LISBONNE – Que pourrait signifier la victoire de Donald Trump à l’élection présidentielle américaine pour l’économie des États-Unis et l’économie mondiale ? Dans une publication de décembre 2016 intitulée « Le boom Trump ? », j’avais affirmé que malgré les doutes autour de la personnalité de Trump et de ses politiques économiques, il était tout à fait possible que les États-Unis connaissent une solide croissance de leur PIB sous sa présidence, avec toutefois un risque d’inflation plus élevée.

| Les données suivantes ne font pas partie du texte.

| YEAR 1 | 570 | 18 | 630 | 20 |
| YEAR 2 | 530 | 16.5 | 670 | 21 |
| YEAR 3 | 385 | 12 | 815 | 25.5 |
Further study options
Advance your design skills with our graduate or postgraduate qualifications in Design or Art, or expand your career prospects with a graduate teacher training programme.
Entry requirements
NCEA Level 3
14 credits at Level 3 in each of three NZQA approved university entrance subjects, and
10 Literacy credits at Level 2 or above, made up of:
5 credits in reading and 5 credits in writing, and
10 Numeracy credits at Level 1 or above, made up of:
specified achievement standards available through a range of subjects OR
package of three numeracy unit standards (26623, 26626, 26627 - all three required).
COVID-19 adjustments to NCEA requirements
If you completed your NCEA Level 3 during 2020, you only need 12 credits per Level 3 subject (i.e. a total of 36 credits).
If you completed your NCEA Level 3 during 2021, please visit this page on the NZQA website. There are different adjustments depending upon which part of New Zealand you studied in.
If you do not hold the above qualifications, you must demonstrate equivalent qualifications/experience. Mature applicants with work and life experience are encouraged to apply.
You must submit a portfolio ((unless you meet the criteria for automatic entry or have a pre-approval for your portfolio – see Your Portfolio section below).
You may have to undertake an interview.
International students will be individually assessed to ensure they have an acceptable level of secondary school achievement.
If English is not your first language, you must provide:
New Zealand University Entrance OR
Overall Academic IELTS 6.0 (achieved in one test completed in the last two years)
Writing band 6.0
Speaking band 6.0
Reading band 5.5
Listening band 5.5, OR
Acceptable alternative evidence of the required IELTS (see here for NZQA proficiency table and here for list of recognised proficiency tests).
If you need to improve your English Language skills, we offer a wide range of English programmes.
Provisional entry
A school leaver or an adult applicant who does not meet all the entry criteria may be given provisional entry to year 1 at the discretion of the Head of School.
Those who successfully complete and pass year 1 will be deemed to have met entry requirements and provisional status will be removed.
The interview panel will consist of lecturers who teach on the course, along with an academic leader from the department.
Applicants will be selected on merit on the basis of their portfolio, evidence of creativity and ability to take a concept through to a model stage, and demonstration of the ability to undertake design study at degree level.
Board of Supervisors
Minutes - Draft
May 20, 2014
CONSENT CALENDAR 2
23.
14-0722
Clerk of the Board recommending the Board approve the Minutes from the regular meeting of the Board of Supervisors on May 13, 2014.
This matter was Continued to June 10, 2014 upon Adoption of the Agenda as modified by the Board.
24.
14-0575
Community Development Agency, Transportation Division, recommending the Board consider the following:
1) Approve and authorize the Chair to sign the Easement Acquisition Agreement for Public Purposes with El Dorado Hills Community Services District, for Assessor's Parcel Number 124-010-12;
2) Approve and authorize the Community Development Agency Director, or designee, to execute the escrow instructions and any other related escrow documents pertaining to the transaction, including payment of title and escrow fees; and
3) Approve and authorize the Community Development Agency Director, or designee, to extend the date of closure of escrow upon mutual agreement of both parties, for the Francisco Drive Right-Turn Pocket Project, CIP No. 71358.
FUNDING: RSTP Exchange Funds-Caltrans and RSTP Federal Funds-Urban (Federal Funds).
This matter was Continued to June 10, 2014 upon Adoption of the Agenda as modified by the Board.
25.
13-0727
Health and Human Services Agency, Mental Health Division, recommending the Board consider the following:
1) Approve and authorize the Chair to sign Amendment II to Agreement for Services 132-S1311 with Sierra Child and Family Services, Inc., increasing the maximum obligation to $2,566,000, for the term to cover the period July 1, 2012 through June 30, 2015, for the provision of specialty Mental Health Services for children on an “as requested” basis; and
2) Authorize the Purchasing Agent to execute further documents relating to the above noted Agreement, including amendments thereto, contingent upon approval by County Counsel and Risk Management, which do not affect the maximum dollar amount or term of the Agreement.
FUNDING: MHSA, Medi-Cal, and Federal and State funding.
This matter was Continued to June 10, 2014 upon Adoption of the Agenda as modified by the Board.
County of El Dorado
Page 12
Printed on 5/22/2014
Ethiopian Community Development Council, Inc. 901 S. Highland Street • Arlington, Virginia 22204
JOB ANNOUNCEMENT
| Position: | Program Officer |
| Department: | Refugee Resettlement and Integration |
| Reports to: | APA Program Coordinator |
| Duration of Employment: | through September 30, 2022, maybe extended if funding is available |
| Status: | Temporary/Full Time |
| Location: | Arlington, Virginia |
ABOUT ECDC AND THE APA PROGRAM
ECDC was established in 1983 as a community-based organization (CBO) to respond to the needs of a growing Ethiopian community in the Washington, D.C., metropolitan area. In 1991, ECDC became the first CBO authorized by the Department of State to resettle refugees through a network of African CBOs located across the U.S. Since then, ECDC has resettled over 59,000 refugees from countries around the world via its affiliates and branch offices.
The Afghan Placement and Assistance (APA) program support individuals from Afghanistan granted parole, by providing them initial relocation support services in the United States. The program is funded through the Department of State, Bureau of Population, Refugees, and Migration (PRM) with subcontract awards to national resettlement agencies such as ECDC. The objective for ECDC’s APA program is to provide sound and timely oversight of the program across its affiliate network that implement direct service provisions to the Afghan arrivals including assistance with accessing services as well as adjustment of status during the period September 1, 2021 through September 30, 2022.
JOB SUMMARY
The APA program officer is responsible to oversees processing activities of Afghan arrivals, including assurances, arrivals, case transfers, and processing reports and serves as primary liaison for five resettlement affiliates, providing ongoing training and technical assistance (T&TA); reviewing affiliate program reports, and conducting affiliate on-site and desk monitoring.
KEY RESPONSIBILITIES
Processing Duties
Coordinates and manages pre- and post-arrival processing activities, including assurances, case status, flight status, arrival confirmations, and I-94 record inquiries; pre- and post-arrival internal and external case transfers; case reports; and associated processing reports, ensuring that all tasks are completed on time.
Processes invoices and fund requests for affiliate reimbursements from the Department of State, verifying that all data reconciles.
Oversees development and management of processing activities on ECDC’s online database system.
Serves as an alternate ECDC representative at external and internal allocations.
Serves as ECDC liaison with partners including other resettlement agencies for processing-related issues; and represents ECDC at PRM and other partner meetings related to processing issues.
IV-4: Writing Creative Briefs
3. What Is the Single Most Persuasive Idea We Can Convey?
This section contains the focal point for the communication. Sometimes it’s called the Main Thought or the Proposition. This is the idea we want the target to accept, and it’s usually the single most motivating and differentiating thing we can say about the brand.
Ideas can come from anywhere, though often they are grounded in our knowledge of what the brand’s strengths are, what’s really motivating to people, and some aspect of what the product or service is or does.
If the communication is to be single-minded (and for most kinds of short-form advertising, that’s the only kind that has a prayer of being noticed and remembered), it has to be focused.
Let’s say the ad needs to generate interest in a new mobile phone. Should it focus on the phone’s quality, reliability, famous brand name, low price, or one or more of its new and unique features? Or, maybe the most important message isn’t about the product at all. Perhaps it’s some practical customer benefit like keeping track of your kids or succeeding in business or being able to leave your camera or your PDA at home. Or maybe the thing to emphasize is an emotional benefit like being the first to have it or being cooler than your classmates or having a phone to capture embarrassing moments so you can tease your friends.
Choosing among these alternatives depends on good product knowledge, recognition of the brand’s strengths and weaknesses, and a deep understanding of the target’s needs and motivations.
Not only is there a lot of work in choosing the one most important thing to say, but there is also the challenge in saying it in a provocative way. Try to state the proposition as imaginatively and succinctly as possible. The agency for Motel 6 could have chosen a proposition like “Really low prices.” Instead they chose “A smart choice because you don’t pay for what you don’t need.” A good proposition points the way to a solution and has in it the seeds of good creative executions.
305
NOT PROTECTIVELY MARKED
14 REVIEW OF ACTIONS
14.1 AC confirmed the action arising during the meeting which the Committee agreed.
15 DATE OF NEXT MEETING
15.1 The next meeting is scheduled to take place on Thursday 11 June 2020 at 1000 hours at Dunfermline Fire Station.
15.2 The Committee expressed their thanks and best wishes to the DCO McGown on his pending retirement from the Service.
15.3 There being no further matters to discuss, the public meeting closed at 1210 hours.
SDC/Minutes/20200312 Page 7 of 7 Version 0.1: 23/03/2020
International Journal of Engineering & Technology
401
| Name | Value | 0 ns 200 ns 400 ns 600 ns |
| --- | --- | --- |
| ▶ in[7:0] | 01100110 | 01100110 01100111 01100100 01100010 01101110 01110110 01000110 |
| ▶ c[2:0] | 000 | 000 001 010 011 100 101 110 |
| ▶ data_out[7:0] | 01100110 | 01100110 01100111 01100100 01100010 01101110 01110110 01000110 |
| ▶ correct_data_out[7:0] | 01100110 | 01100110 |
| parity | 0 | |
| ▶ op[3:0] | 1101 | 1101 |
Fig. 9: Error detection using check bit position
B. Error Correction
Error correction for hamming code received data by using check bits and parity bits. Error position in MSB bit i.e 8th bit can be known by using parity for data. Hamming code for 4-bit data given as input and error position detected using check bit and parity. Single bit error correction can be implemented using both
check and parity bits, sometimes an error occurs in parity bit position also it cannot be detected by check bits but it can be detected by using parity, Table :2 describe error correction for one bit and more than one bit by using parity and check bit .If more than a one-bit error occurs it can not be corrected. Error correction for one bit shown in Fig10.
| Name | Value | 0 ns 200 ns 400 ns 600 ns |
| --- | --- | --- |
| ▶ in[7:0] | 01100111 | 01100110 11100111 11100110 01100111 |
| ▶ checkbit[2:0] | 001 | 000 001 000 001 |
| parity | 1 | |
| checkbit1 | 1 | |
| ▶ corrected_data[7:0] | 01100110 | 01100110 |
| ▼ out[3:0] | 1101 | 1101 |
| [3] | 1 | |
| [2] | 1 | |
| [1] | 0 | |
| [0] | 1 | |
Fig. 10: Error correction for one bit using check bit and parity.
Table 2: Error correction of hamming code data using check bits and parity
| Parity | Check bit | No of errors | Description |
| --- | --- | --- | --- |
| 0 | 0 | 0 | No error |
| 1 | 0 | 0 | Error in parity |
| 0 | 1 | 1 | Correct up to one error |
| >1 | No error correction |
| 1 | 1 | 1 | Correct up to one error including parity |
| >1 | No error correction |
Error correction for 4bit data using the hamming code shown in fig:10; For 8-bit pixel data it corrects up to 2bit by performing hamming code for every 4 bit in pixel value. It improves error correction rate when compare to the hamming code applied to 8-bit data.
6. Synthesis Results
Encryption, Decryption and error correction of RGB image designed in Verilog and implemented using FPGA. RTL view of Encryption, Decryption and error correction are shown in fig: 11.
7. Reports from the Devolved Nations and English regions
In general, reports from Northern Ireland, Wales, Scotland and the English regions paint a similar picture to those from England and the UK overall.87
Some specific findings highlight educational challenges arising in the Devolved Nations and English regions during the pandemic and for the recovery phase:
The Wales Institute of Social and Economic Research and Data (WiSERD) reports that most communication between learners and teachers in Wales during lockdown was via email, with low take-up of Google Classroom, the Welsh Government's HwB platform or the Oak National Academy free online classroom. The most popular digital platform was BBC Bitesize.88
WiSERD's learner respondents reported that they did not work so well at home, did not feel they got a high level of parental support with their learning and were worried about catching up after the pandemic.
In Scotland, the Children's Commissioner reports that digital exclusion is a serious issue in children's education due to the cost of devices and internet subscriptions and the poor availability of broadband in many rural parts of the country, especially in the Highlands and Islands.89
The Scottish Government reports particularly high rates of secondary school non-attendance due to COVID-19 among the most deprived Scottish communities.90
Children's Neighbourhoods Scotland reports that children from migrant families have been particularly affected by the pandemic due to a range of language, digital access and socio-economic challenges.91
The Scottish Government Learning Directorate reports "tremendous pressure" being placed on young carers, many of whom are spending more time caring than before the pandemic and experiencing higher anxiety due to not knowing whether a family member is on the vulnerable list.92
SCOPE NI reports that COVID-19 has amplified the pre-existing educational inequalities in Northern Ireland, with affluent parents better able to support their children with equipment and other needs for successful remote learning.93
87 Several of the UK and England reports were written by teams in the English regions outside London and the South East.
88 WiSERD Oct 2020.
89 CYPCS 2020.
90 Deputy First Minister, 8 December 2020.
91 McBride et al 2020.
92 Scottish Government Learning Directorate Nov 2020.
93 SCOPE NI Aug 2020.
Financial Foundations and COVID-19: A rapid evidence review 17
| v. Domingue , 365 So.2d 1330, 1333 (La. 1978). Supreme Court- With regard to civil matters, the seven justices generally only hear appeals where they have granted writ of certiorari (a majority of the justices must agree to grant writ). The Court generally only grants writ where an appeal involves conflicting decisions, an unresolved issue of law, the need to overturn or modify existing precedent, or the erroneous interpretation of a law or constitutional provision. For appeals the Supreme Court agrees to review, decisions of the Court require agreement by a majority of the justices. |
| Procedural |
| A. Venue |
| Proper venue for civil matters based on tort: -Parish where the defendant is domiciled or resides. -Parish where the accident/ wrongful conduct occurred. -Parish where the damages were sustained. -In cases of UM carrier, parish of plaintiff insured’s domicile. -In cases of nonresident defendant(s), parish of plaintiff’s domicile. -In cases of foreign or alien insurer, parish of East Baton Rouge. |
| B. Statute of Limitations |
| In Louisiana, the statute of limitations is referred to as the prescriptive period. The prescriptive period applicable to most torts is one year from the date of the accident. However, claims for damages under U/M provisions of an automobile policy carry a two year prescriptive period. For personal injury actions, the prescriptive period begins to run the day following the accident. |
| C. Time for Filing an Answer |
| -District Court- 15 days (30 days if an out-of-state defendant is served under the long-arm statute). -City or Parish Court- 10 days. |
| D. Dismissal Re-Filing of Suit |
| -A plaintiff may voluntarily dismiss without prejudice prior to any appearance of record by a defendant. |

Pour ce « crime » ayant consisté à rester objectif, et à émettre l’hypothèse d’une performance satisfaisante de l’économie américaine sous Trump, j’avais été condamné par un certain nombre d’économistes et de commentateurs, notamment progressistes. Beaucoup, à l’instar du lauréat du prix Nobel et chroniqueur du New York TimesPaul Krugman, annonçaient au contraire une récession mondiale et un effondrement imminent du marché boursier.

Je suis nettement moins optimiste quant aux perspectives durant le second mandat de Trump, bien que je n’aille pas jusqu’à annoncer un krach boursier. Comme en 2016, Trump hérite d’une économie solide, qu’il continue pourtant avec insistance de qualifier à tort de « désastreuse ». Trump sera en revanche confronté à un paysage économique plus difficile que durant son premier mandat, quelles que soient ses politiques nationales.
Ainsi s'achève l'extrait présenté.